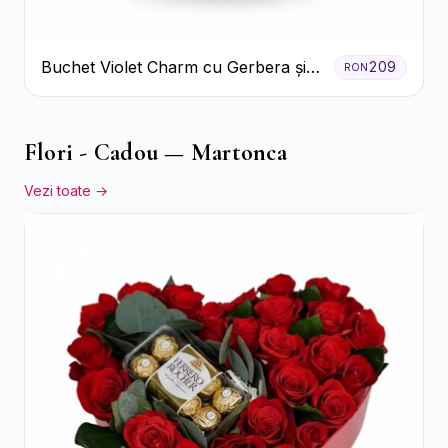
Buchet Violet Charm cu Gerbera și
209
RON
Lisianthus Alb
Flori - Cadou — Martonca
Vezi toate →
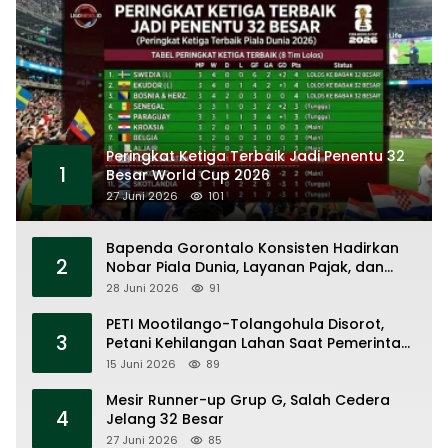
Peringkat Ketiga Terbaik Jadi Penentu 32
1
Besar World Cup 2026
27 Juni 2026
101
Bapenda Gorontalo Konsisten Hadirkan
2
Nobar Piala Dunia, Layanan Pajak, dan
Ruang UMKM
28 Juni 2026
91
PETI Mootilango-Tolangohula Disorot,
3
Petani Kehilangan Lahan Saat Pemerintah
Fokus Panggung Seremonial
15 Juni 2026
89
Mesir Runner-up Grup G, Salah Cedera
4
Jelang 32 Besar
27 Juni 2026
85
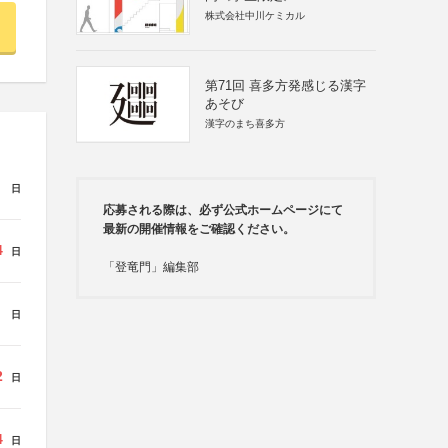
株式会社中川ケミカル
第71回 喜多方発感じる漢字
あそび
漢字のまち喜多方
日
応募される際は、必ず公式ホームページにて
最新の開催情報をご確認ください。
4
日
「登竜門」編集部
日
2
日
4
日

● ● ● ●

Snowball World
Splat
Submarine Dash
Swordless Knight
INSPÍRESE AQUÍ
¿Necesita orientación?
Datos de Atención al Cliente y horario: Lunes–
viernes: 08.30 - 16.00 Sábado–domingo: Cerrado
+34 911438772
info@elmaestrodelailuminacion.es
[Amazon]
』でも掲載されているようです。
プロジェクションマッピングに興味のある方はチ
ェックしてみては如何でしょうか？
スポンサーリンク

● ● ● ●

** Your instructions **
Your reply should hold all the lines from the listing above in which "Juni" appears.

** Solution to the problem **
27 Juni 2026
28 Juni 2026
15 Juni 2026
27 Juni 2026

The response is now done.